In A&E a critically-ill patient requires competent resuscitation using a tried-and-tested process of ABC. Airway, Breathing, Circulation.
Also, the A&E 4-hour performance is only a symptom of the sickness in the whole urgent care system. It is the reading on an emotometer inserted into the A&E orifice of the acute hospital! Just one piece in a much bigger flow jigsaw.
It only tells us the degree of distress … not the diagnosis … nor the required treatment.
So what level of A&E health can we realistically expect to be able to achieve? What is possible in the current climate of austerity? Just how chilled-out can the A&E cucumber run?
This is the corresponding A&E emotometer chart for a different district general hospital somewhere else in NHS England.
Luton & Dunstable Hospital to be specific.
This A&E happiness chart looks a lot healthier and it seems to be getting even healthier over time too. So this is possible.
Yes, but … if our hospital deteriorates enough to be put on the ‘critical list’ then we need to call in an Emergency Care Intensive Support Team (ECIST) to resuscitate us.
And how do their critically-ill patients fare?
Here is the chart of one of them. The significant improvement following the ‘resuscitation’ is impressive to be sure!
But, disappointingly, it was not sustained and the patient ‘crashed’ again. Perhaps they were just too poorly? Perhaps the first resuscitation call was sent out too late? But at least they tried their best.
An experienced clinician might comment: Those are indeed a plausible explanations, but before we conclude that is the actual cause, can I check that we did not just treat the symptoms and miss the disease?
Q: So is it actually possible to resuscitate and repair a sick hospital? Is it possible to restore it to sustained health, by diagnosing and treating the cause, and not just the symptoms?
It shows the same pattern of deteriorating health. And it shows a dramatic improvement. It appears to have responded to some form of intervention.
And this time the significant improvement has sustained. The patient did not crash-and-burn again.
So what has happened here that explains this different picture?
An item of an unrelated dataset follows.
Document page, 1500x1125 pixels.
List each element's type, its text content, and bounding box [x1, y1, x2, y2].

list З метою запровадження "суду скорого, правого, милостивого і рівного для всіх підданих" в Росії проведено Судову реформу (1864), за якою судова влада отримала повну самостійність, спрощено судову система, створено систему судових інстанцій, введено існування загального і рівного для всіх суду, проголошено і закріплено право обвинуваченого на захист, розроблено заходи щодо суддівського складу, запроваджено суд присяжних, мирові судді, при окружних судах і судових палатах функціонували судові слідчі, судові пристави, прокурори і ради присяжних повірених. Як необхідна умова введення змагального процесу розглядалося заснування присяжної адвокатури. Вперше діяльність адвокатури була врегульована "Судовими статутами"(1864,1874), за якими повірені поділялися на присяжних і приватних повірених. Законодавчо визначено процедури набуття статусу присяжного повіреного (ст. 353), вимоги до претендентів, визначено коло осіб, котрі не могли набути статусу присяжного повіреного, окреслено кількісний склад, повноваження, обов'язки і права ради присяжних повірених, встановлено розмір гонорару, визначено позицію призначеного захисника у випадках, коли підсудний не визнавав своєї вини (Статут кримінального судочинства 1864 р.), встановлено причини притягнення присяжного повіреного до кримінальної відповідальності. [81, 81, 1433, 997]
This hospital had enough insight and humility to seek the assistance of someone who knew what to do and who had a proven track record of doing it. Dr Kate Silvester to be specific. A dual-trained doctor and manufacturing systems engineer.
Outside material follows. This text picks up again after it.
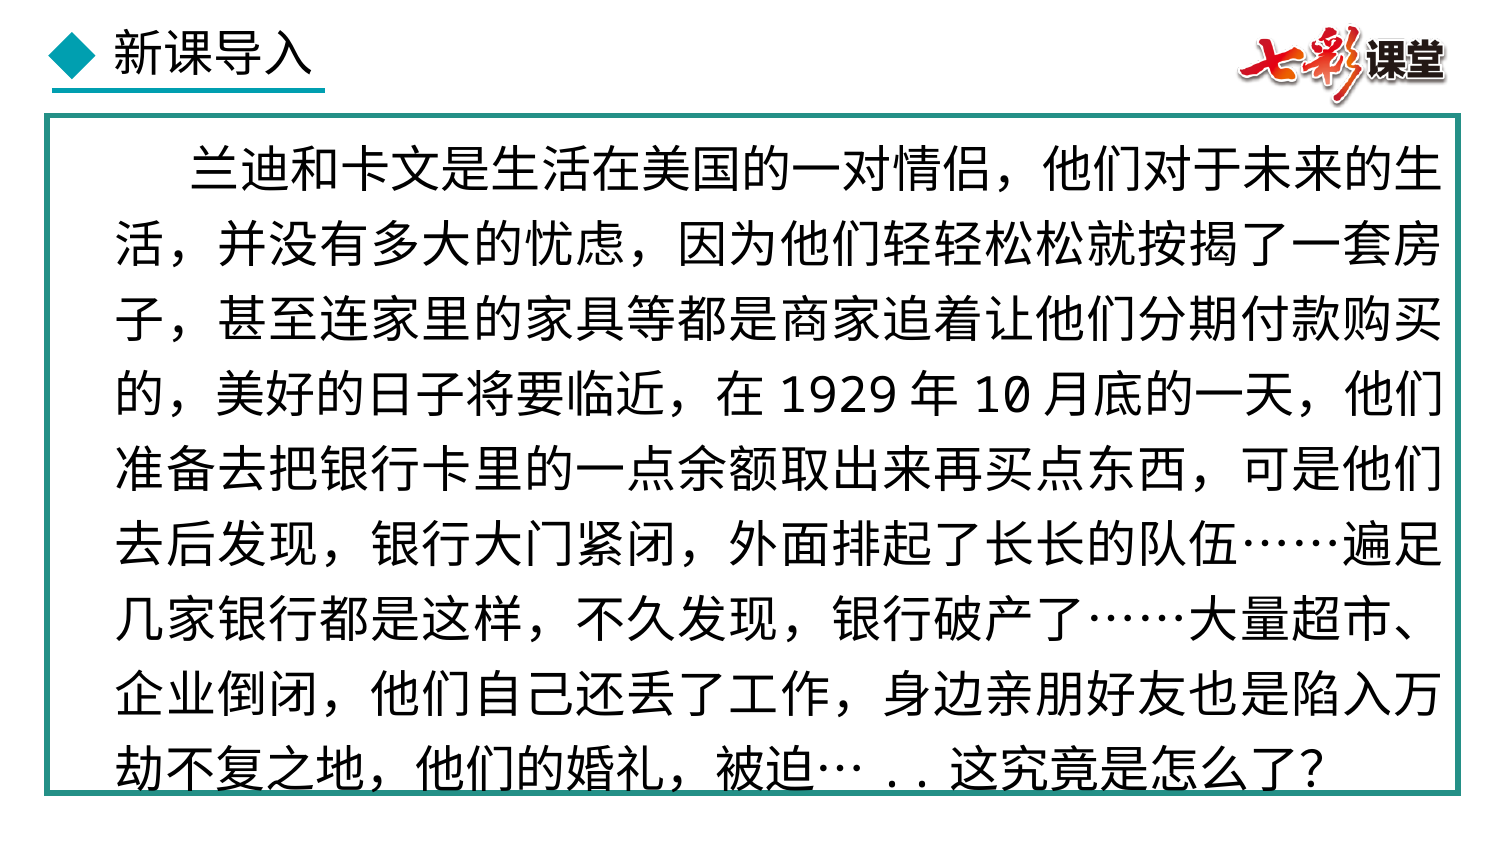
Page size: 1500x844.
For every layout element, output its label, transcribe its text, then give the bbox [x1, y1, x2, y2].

picture [1234, 20, 1451, 108]
text_box 兰迪和卡文是生活在美国的一对情侣，他们对于未来的生活，并没有多大的忧虑，因为他们轻轻松松就按揭了一套房子，甚至连家里的家具等都是商家追着让他们分期付款购买的，美好的日子将要临近，在1929年10月底的一天，他们准备去把银行卡里的一点余额取出来再买点东西，可是他们去后发现，银行大门紧闭，外面排起了长长的队伍……遍足几家银行都是这样，不久发现，银行破产了……大量超市、企业倒闭，他们自己还丢了工作，身边亲朋好友也是陷入万劫不复之地，他们的婚礼，被迫…..这究竟是怎么了？ [100, 114, 1459, 764]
Dr Kate is now a health care systems engineer (HCSE), and an experienced ‘hospital doctor’.
Dr Kate helped them to learn how to diagnose the root causes of their A&E 4-hr fever, and then she showed them how to design an effective treatment plan.
They did the re-design; they tested it; and they delivered their new design. Because they owned it, they understood it, and they trusted their own diagnosis-and-design competence.
And the evidence of their impact matching their intent speaks for itself.